Story continued from here.
“—and what about your own?”
I realize Mr. Baecker’s been speaking to me. He’s guiding us through the station, away from the platform. I guess I won’t be leaping back onto the train.
“Excuse me. I’m sorry,” I stammer. “I must be more tired than I thought.”
“Understandable,” he says. “I was asking about your family.”
“Dead.” It’s best to say it bluntly. That way, the hurt that shoots through me comes fast, hard and short instead of slow and seeping. “They died of typhoid last year.”
It was three months with no word, no response to my packages and no acknowledgement of the cash, before I finally got word from a neighbor. By that time… by after the first month, really… I suppose I already knew the truth in the bottom of my stomach. Knew it like you know when you’re eaten a piece of bad meat, even before it sends you running for the privy.
I’m about to ask Mr. Baecker about his own family when we step out of the station and toward town. It’s my first real view of Frank and it’s like nothing I expected. I should have learned better on the train ride. I should have looked out the window at those tiny mining towns we passed yesterday — toeholds on mountainsides — and known I was going to one just like them. It was the name that mislead me, I suppose. A civilized man’s name. That, and a soap bubble of romantic hope in the back of my mind that glistened with a wildflower meadow, a creek, green fields like those I remembered from when I was small.
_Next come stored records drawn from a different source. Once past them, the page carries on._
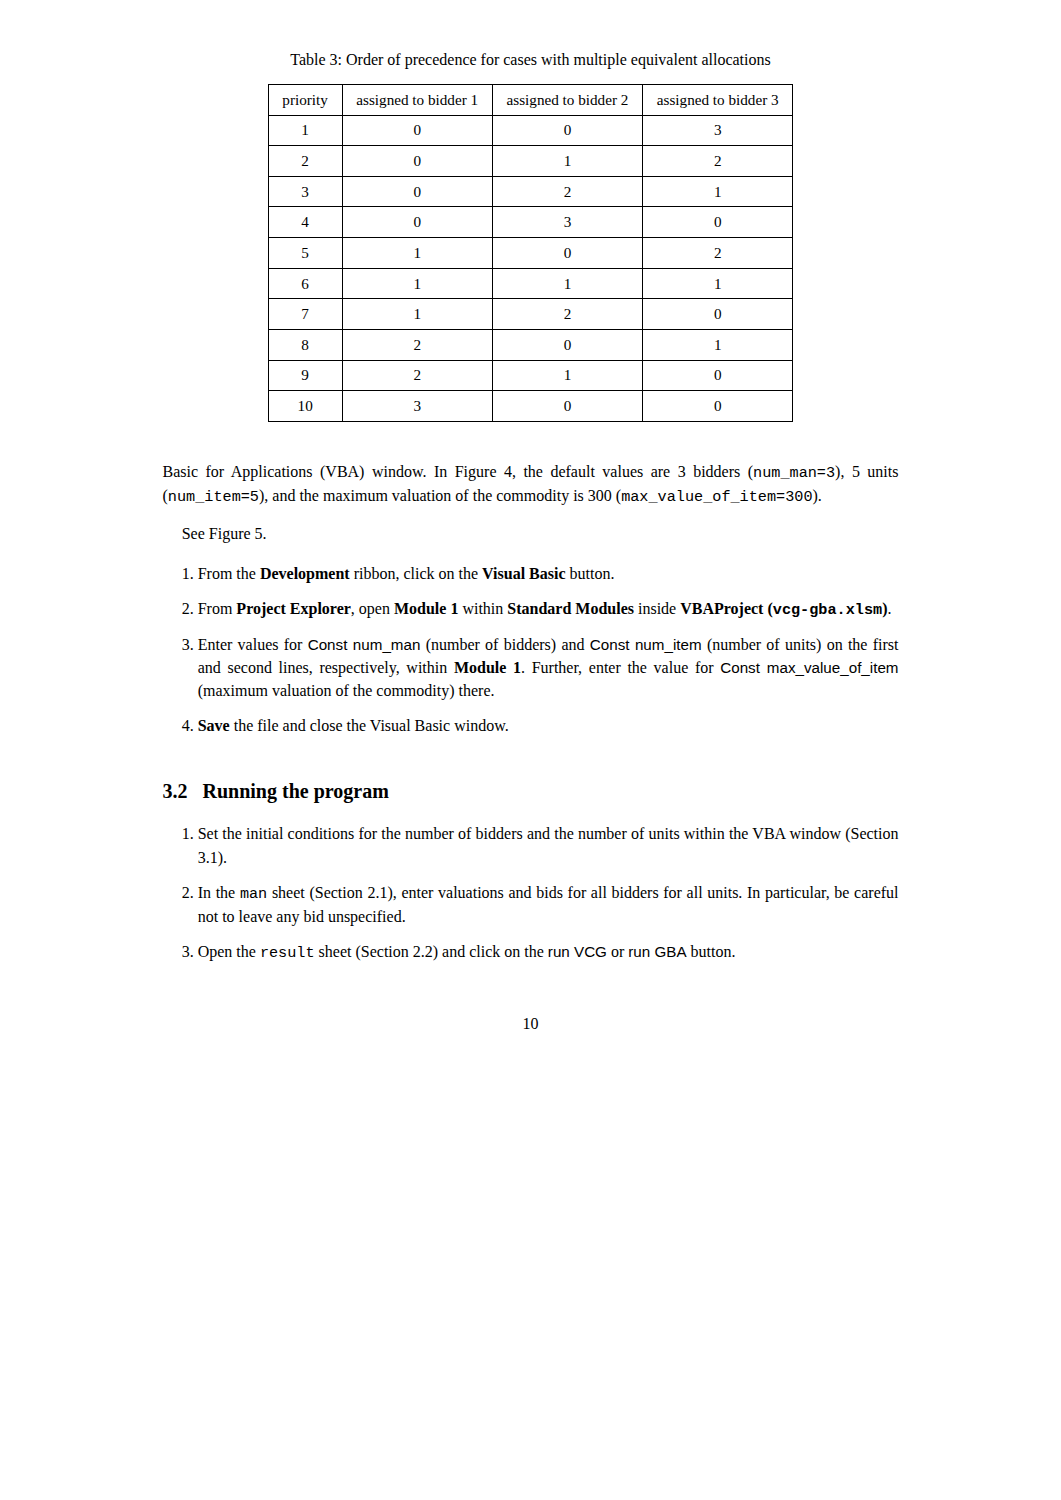Table 3: Order of precedence for cases with multiple equivalent allocations
| priority | assigned to bidder 1 | assigned to bidder 2 | assigned to bidder 3 |
| --- | --- | --- | --- |
| 1 | 0 | 0 | 3 |
| 2 | 0 | 1 | 2 |
| 3 | 0 | 2 | 1 |
| 4 | 0 | 3 | 0 |
| 5 | 1 | 0 | 2 |
| 6 | 1 | 1 | 1 |
| 7 | 1 | 2 | 0 |
| 8 | 2 | 0 | 1 |
| 9 | 2 | 1 | 0 |
| 10 | 3 | 0 | 0 |
Basic for Applications (VBA) window. In Figure 4, the default values are 3 bidders (num_man=3), 5 units (num_item=5), and the maximum valuation of the commodity is 300 (max_value_of_item=300).
See Figure 5.
From the Development ribbon, click on the Visual Basic button.
From Project Explorer, open Module 1 within Standard Modules inside VBAProject (vcg-gba.xlsm).
Enter values for Const num_man (number of bidders) and Const num_item (number of units) on the first and second lines, respectively, within Module 1. Further, enter the value for Const max_value_of_item (maximum valuation of the commodity) there.
Save the file and close the Visual Basic window.
3.2 Running the program
Set the initial conditions for the number of bidders and the number of units within the VBA window (Section 3.1).
In the man sheet (Section 2.1), enter valuations and bids for all bidders for all units. In particular, be careful not to leave any bid unspecified.
Open the result sheet (Section 2.2) and click on the run VCG or run GBA button.
10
Now, with my first look, that bubble bursts. I can almost hear it pop. Frank is brown, and pocked, and divided into rows of greying miners’ huts in perfectly symmetrical lines between mud-streaked streets. Each hut is propped by an identical set of wood plank stairs and topped with the same brown chimney. There are only a few larger buildings off to one side. I suppose one of those must be the boarding house.
Mr. Baecker is watching me again, reading my face.